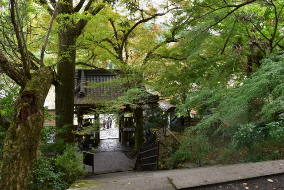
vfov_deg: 43.6
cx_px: 142
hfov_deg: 61.9
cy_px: 95
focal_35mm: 30
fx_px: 237
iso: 400
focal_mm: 20
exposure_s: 1/20
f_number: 6.3
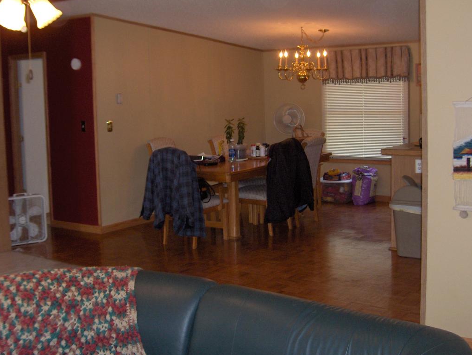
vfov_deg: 29.7
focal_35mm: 49
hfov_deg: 38.9
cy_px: 161
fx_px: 669
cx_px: 219
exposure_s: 1/60
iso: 100
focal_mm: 8
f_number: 2.8
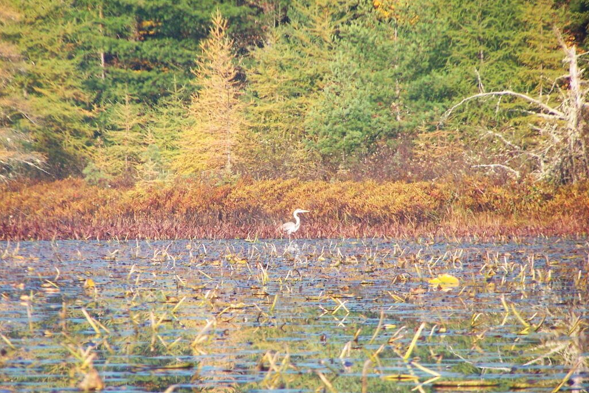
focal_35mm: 396
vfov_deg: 3.5
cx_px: 294
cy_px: 219
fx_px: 6478
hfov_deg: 5.2
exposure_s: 1/400
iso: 100
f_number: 3.7
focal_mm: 63
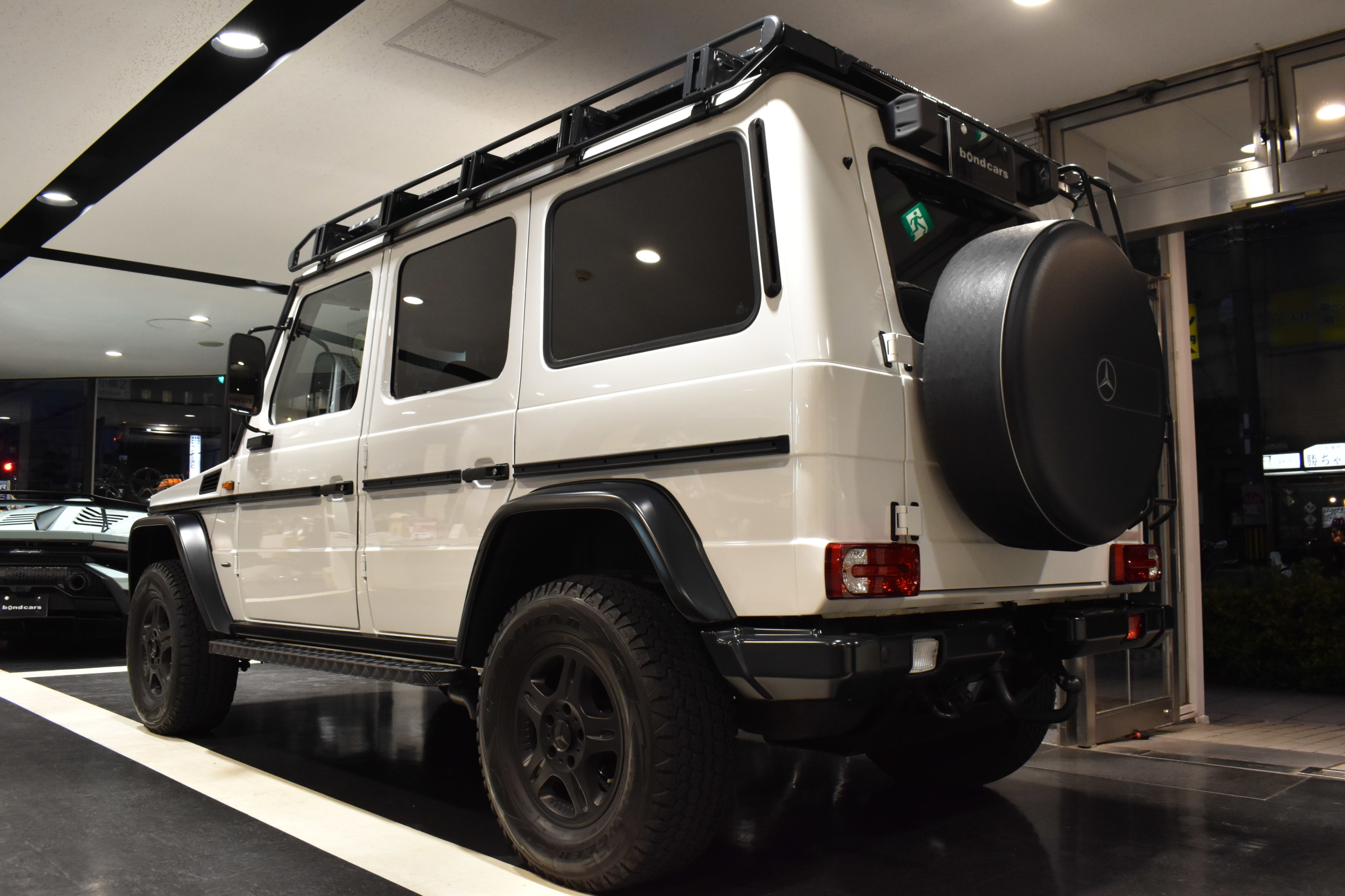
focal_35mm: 30
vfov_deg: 43.6
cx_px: 672
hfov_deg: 61.9
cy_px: 448
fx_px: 1121
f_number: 8
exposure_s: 1/30
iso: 1400
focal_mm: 20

____

◆ Directions
Output all entries unchanged; skip the pictures.

◆ Output of the exercise
vfov_deg: 43.6
cx_px: 142
hfov_deg: 61.9
cy_px: 95
focal_35mm: 30
fx_px: 237
iso: 400
focal_mm: 20
exposure_s: 1/20
f_number: 6.3
vfov_deg: 29.7
focal_35mm: 49
hfov_deg: 38.9
cy_px: 161
fx_px: 669
cx_px: 219
exposure_s: 1/60
iso: 100
focal_mm: 8
f_number: 2.8
focal_35mm: 396
vfov_deg: 3.5
cx_px: 294
cy_px: 219
fx_px: 6478
hfov_deg: 5.2
exposure_s: 1/400
iso: 100
f_number: 3.7
focal_mm: 63
focal_35mm: 30
vfov_deg: 43.6
cx_px: 672
hfov_deg: 61.9
cy_px: 448
fx_px: 1121
f_number: 8
exposure_s: 1/30
iso: 1400
focal_mm: 20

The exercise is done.